*PROVIDED MATERIAL*

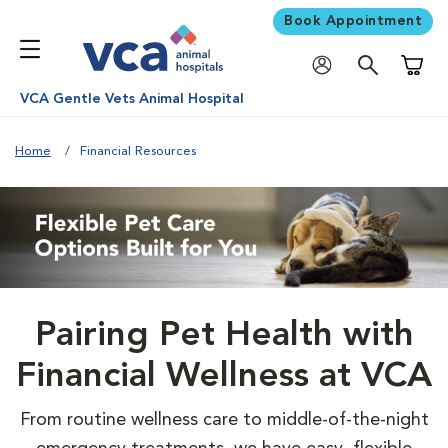
Book Appointment
Shoppi
VCA Gentle Vets Animal Hospital
Home
Financial Resources
Pairing Pet Health with
Financial Wellness at VCA
From routine wellness care to middle-of-the-night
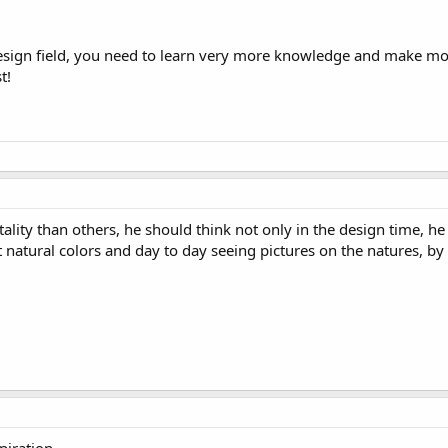
sign field, you need to learn very more knowledge and make mor
t!
lity than others, he should think not only in the design time, he
t natural colors and day to day seeing pictures on the natures, by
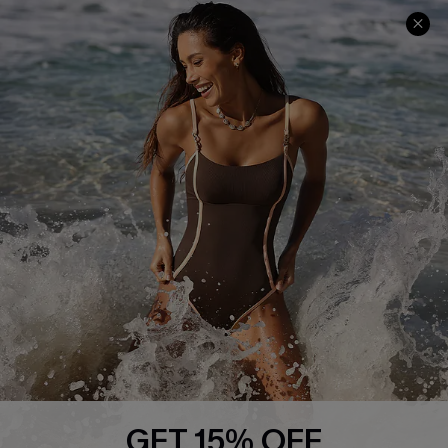
Help & Support
Shopping With Us
Frequently Asked Questions
Download Cupshe App
Delivery Information
Sunchasers Club
Track Your Order
E-gift Card
Return or Exchange Policy
Size Measurement
Start A Return or Exchange
Klarna
Contact Us
Terms and Conditions
Customer Reviews
Company Info
About Us
Press
Cupshe Supply Chain
GET 15% OFF
Affiliate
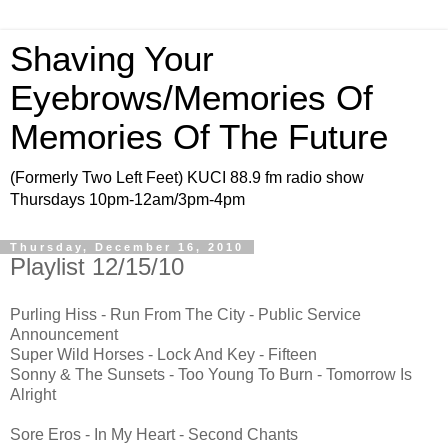
Shaving Your
Eyebrows/Memories Of
Memories Of The Future
(Formerly Two Left Feet) KUCI 88.9 fm radio show
Thursdays 10pm-12am/3pm-4pm
Thursday, December 16, 2010
Playlist 12/15/10
Purling Hiss - Run From The City - Public Service
Announcement
Super Wild Horses - Lock And Key - Fifteen
Sonny & The Sunsets - Too Young To Burn - Tomorrow Is
Alright
Sore Eros - In My Heart - Second Chants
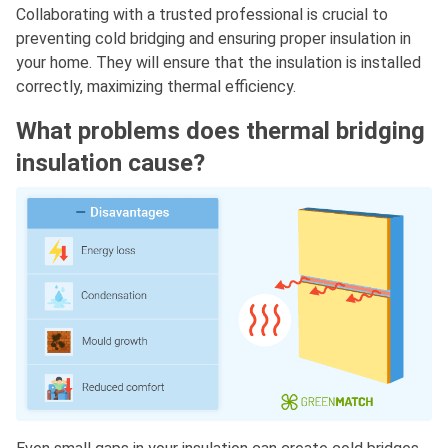
Collaborating with a trusted professional is crucial to
preventing cold bridging and ensuring proper insulation in
your home. They will ensure that the insulation is installed
correctly, maximizing thermal efficiency.
What problems does thermal bridging
insulation cause?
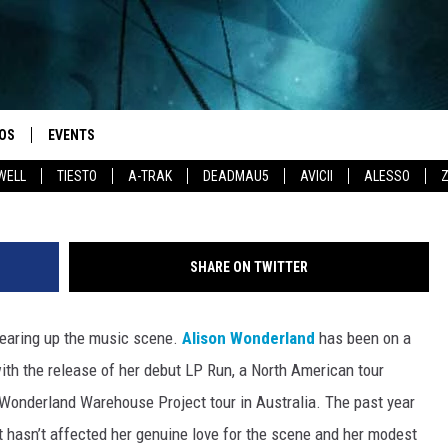
TOURS HER HOMELAND IN 
 IT TO REALITY’
OS
EVENTS
WELL
TIESTO
A-TRAK
DEADMAU5
AVICII
ALESSO
SHARE ON TWITTER
tearing up the music scene.
Alison Wonderland
has been on a
with the release of her debut LP Run, a North American tour
 Wonderland Warehouse Project tour in Australia. The past year
t hasn’t affected her genuine love for the scene and her modest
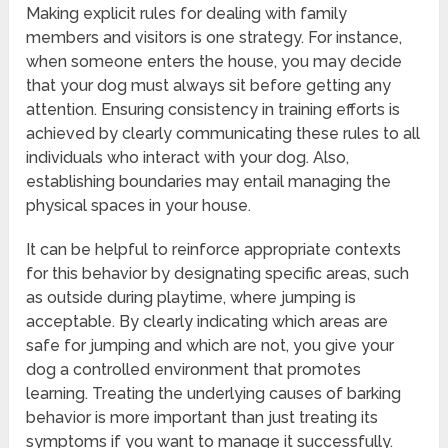
Making explicit rules for dealing with family
members and visitors is one strategy. For instance,
when someone enters the house, you may decide
that your dog must always sit before getting any
attention. Ensuring consistency in training efforts is
achieved by clearly communicating these rules to all
individuals who interact with your dog. Also,
establishing boundaries may entail managing the
physical spaces in your house.
It can be helpful to reinforce appropriate contexts
for this behavior by designating specific areas, such
as outside during playtime, where jumping is
acceptable. By clearly indicating which areas are
safe for jumping and which are not, you give your
dog a controlled environment that promotes
learning. Treating the underlying causes of barking
behavior is more important than just treating its
symptoms if you want to manage it successfully.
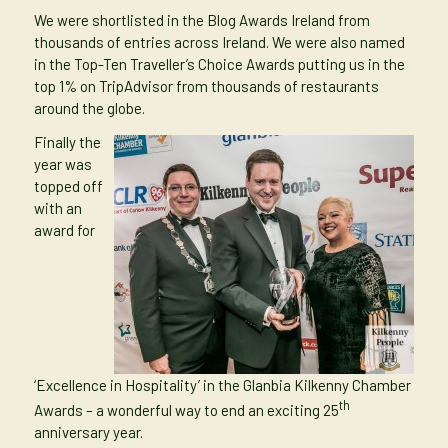
We were shortlisted in the Blog Awards Ireland from
thousands of entries across Ireland. We were also named
in the
Top-Ten Traveller’s Choice Awards
putting us in the
top 1% on TripAdvisor from thousands of restaurants
around the globe.
Finally the
year was
topped off
with an
award for
‘Excellence in Hospitality’ in the Glanbia Kilkenny Chamber
th
Awards
– a wonderful way to end an exciting 25
anniversary year.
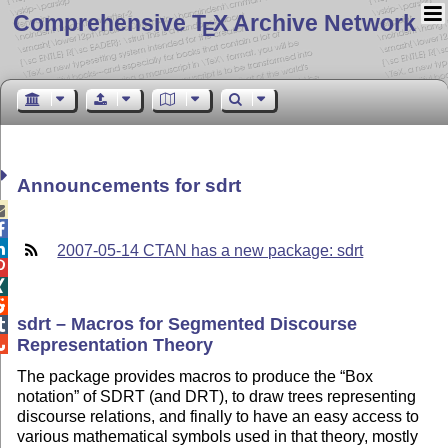
Comprehensive T
X Archive Network
E
Announcements for sdrt



2007-05-14 CTAN has a new package: sdrt



sdrt – Macros for Segmented Discourse

Representation Theory

The package provides macros to produce the
Box
notation
of SDRT (and DRT), to draw trees representing
discourse relations, and finally to have an easy access to
various mathematical symbols used in that theory, mostly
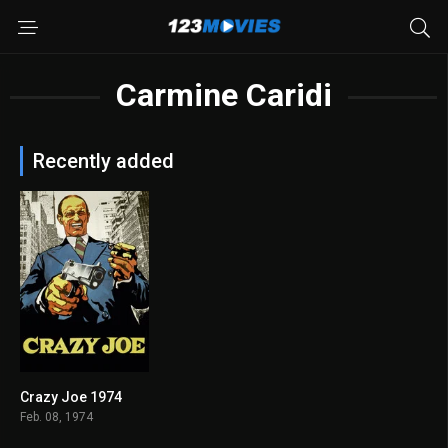
Carmine Caridi
Recently added
Crazy Joe 1974
6.2
Feb. 08, 1974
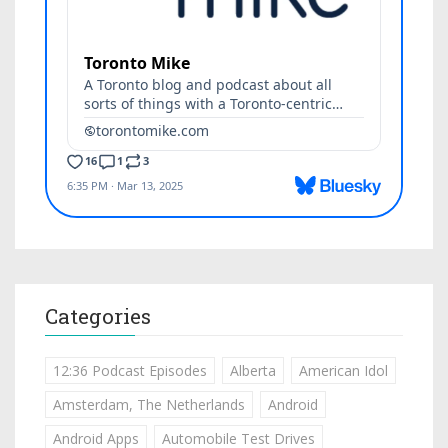
Categories
12:36 Podcast Episodes
Alberta
American Idol
Amsterdam, The Netherlands
Android
Android Apps
Automobile Test Drives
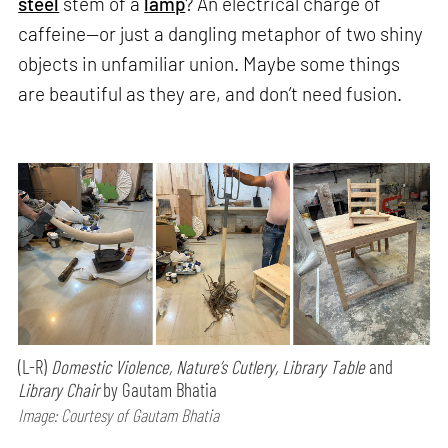
steel
stem of a
lamp
? An electrical charge of
caffeine—or just a dangling metaphor of two shiny
objects in unfamiliar union. Maybe some things
are beautiful as they are, and don’t need fusion.
(L-R)
Domestic Violence, Nature’s Cutlery, Library Table
and
Library Chair
by Gautam Bhatia
Image: Courtesy of Gautam Bhatia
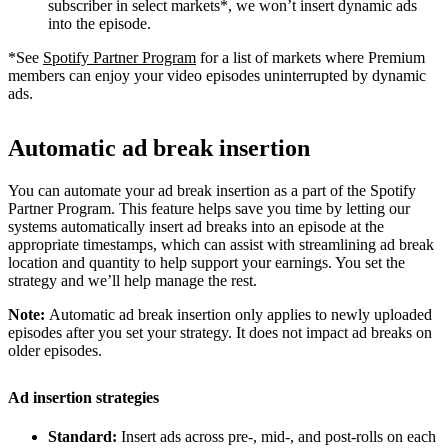
subscriber in select markets*, we won’t insert dynamic ads
into the episode.
*See
Spotify Partner Program
for a list of markets where Premium
members can enjoy your video episodes uninterrupted by dynamic
ads.
Automatic ad break insertion
You can automate your ad break insertion as a part of the Spotify
Partner Program. This feature helps save you time by letting our
systems automatically insert ad breaks into an episode at the
appropriate timestamps, which can assist with streamlining ad break
location and quantity to help support your earnings. You set the
strategy and we’ll help manage the rest.
Note:
Automatic ad break insertion only applies to newly uploaded
episodes after you set your strategy. It does not impact ad breaks on
older episodes.
Ad insertion strategies
Standard:
Insert ads across pre-, mid-, and post-rolls on each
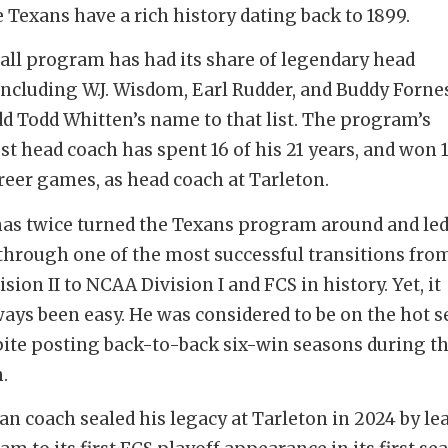
 Texans have a rich history dating back to 1899.
all program has had its share of legendary head
including W.J. Wisdom, Earl Rudder, and Buddy Fornes.
dd Todd Whitten’s name to that list. The program’s
t head coach has spent 16 of his 21 years, and won 1
areer games, as head coach at Tarleton.
as twice turned the Texans program around and le
through one of the most successful transitions fro
ion II to NCAA Division I and FCS in history. Yet, it
ways been easy. He was considered to be on the hot s
ite posting back-to-back six-win seasons during t
.
an coach sealed his legacy at Tarleton in 2024 by le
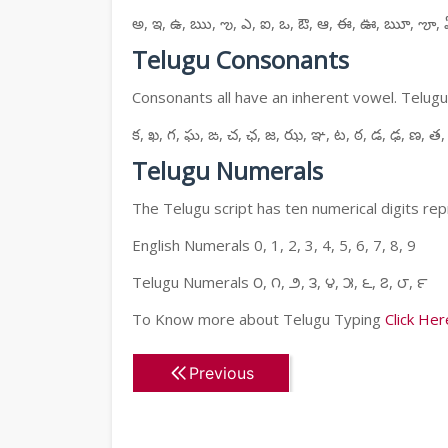
అ, ఇ, ఉ, ఋ, ఌ, ఎ, ఐ, ఒ, ఔ, ఆ, ఈ, ఊ, ౠ, ౡ, 
Telugu Consonants
Consonants all have an inherent vowel. Telugu
క, ఖ, గ, ఘ, ఙ, చ, ఛ, జ, ఝ, ఞ, ట, ఠ, డ, ఢ, ణ, త,
Telugu Numerals
The Telugu script has ten numerical digits rep
English Numerals 0, 1, 2, 3, 4, 5, 6, 7, 8, 9
Telugu Numerals ౦, ౧, ౨, ౩, ౪, ౫, ౬, ౭, ౮, ౯
To Know more about Telugu Typing
Click Her
Previous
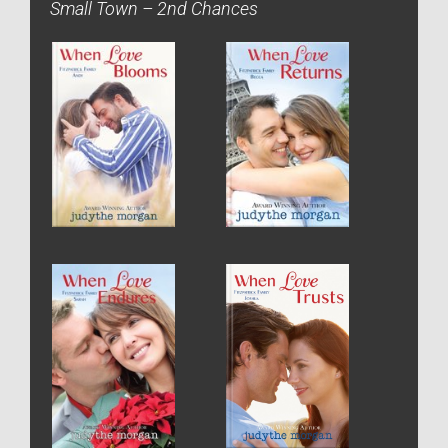
Small Town – 2nd Chances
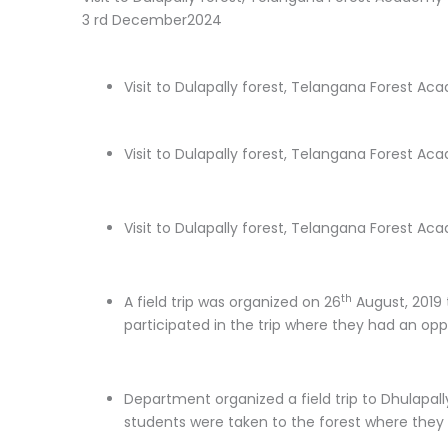
3 rd December2024
Visit to Dulapally forest, Telangana Forest 
Visit to Dulapally forest, Telangana Forest A
Visit to Dulapally forest, Telangana Forest A
th
A field trip was organized on 26
August, 2019 
participated in the trip where they had an oppo
Department organized a field trip to Dhulapally
students were taken to the forest where they h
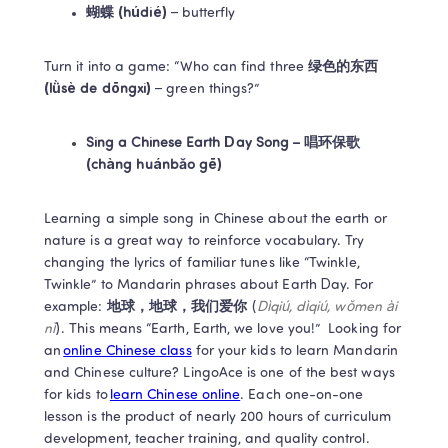
蝴蝶 (húdié)
 – butterfly 
Turn it into a game: “Who can find three 
绿色的东西 
(lǜsè de dōngxi)
 – green things?”  
Sing a Chinese Earth Day Song – 唱环保歌 
(chàng huánbǎo gē)
Learning a simple song in Chinese about the earth or 
nature is a great way to reinforce vocabulary. Try 
changing the lyrics of familiar tunes like “Twinkle, 
Twinkle” to Mandarin phrases about Earth Day. For 
example: 
地球，地球，我们爱你 
(
Dìqiú, dìqiú, wǒmen ài 
nǐ
). This means “Earth, Earth, we love you!”  Looking for 
an 
online Chinese class
 for your kids to learn Mandarin 
and Chinese culture? LingoAce is one of the best ways 
for kids to 
learn Chinese online
. Each one-on-one 
lesson is the product of nearly 200 hours of curriculum 
development, teacher training, and quality control. 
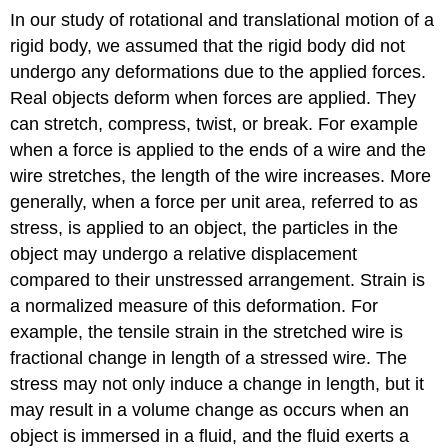
In our study of rotational and translational motion of a
rigid body, we assumed that the rigid body did not
undergo any deformations due to the applied forces.
Real objects deform when forces are applied. They
can stretch, compress, twist, or break. For example
when a force is applied to the ends of a wire and the
wire stretches, the length of the wire increases. More
generally, when a force per unit area, referred to as
stress, is applied to an object, the particles in the
object may undergo a relative displacement
compared to their unstressed arrangement. Strain is
a normalized measure of this deformation. For
example, the tensile strain in the stretched wire is
fractional change in length of a stressed wire. The
stress may not only induce a change in length, but it
may result in a volume change as occurs when an
object is immersed in a fluid, and the fluid exerts a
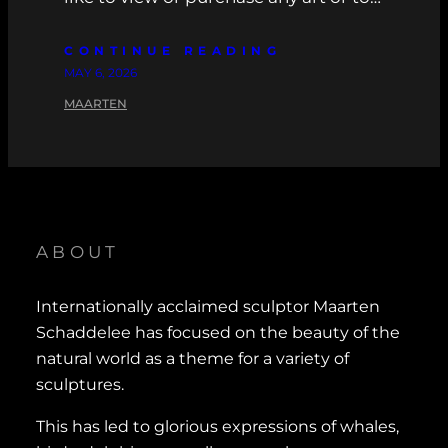
CONTINUE READING
MAY 6, 2026
MAARTEN
ABOUT
Internationally acclaimed sculptor Maarten
Schaddelee has focused on the beauty of the
natural world as a theme for a variety of
sculptures.
This has led to glorious expressions of whales,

*YOUR ASSIGNMENT*
Copy out each line of the material in which the word "markets" turns up.

*ANSWER TO THIS EXERCISE*
subscriber in select markets*, we won’t insert dynamic ads
for a list of markets where Premium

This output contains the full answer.